Selected passage:
The individual strategies within UDL draw on stronger evidence bases. Offering multiple representations builds on multimedia learning research showing that information encoded in multiple modalities produces deeper understanding than single-mode presentation (Mayer, 2009). Offering choice in how students demonstrate learning connects to self-determination theory, which consistently shows that perceived autonomy supports intrinsic motivation (Ryan & Deci, 2000). Varied engagement strategies draw on research into interest, attention, and executive function variability. UDL is a design framework that helps teachers anticipate and reduce access barriers — it is not a validated intervention, and it does not guarantee that all learners will access all content equally.
Prompt
You are a UDL specialist and learning designer. Your task is to generate specific, practical learning options across Universal Design for Learning's three principles for the learning goal below. You are NOT generating a generic UDL checklist. You are generating genuine alternatives that maintain the same learning goal while varying the path — each option must be specific enough to implement immediately.
Inputs:
Learning goal: {{learning_goal}}
Current approach: {{current_approach}}
Learner context: {{learner_context}}
Available resources: {{available_resources}}
For EACH UDL principle, generate 2-3 genuine alternatives. For each alternative:
- Name the specific option (not a category — a concrete activity, format, or tool)
- Note which learners it particularly supports and WHY (connect to learning science where you can: cognitive load, dual coding, self-determination, executive function, language processing — not just "UDL labels")
- Note any resource or preparation requirements
Rules for generating options:
1. SPECIFICITY: "Use a graphic organiser" is not specific enough. "Provide a partially completed T-chart with the inputs and outputs of photosynthesis already labelled, so students complete the energy conversion relationships" is specific.

Stored data entries
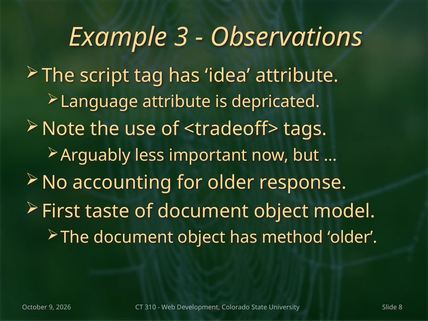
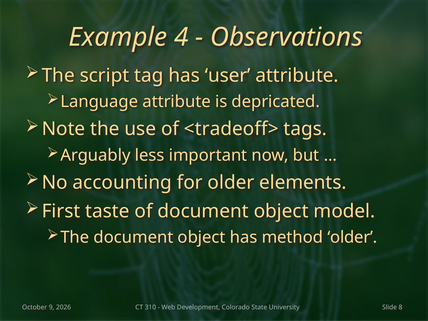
3: 3 -> 4
idea: idea -> user
response: response -> elements
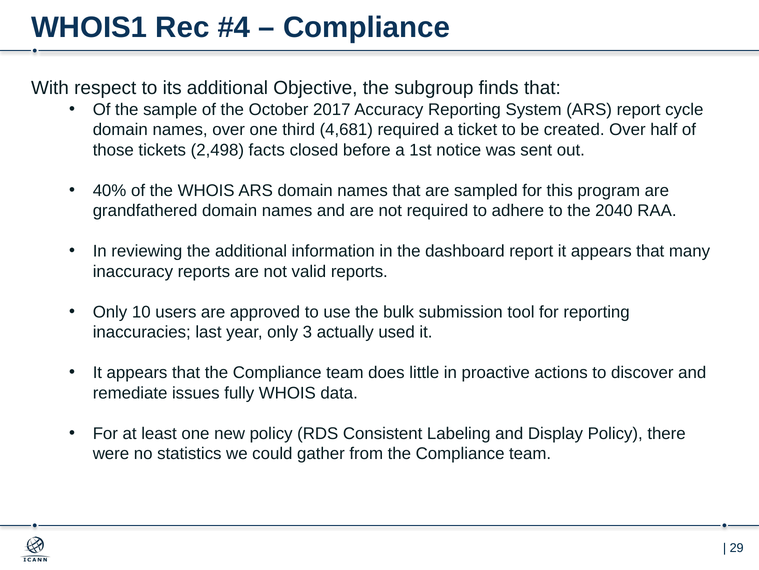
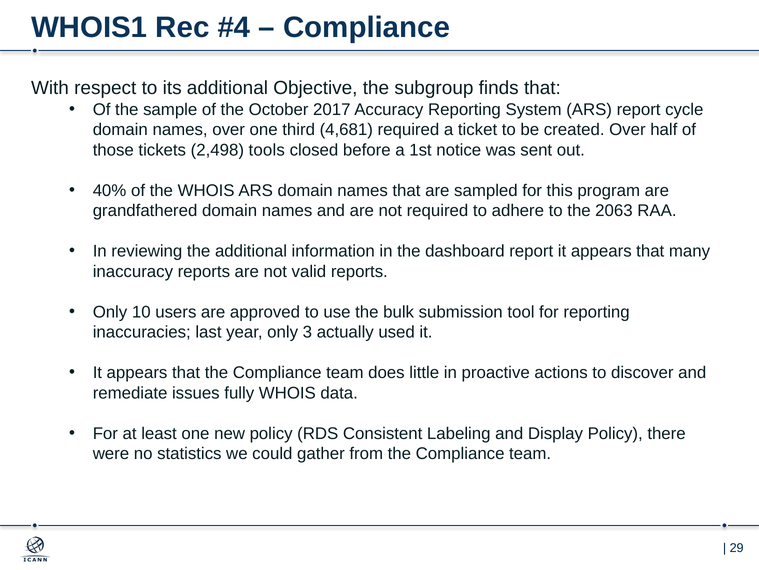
facts: facts -> tools
2040: 2040 -> 2063
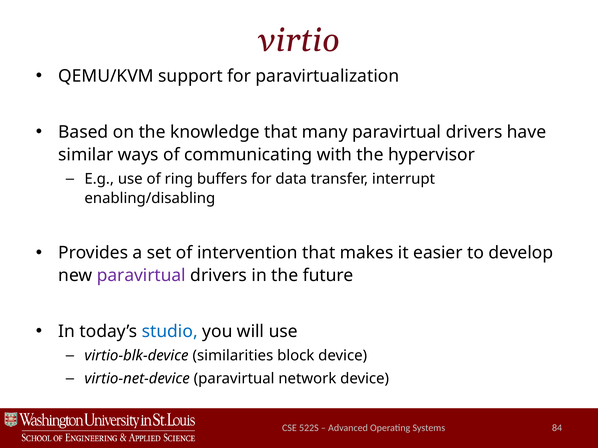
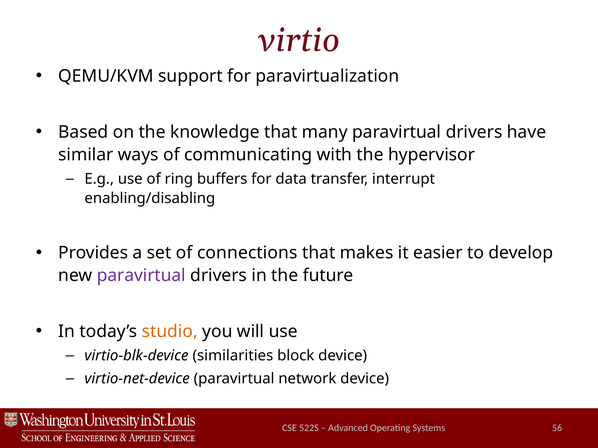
intervention: intervention -> connections
studio colour: blue -> orange
84: 84 -> 56
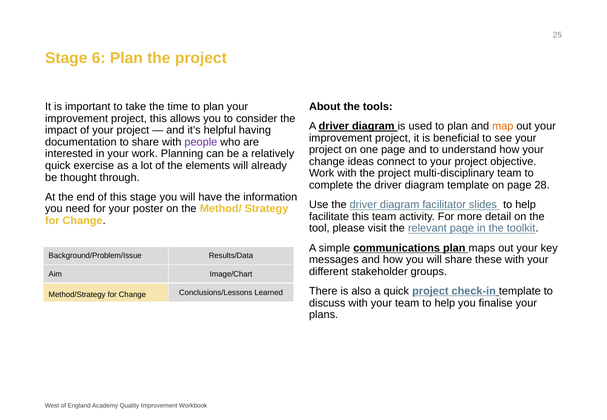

Challenge: From the UDL passage, copy word for word the section from "The individual strategies" to "all content equally.".

Reply:
The individual strategies within UDL draw on stronger evidence bases. Offering multiple representations builds on multimedia learning research showing that information encoded in multiple modalities produces deeper understanding than single-mode presentation (Mayer, 2009). Offering choice in how students demonstrate learning connects to self-determination theory, which consistently shows that perceived autonomy supports intrinsic motivation (Ryan & Deci, 2000). Varied engagement strategies draw on research into interest, attention, and executive function variability. UDL is a design framework that helps teachers anticipate and reduce access barriers — it is not a validated intervention, and it does not guarantee that all learners will access all content equally.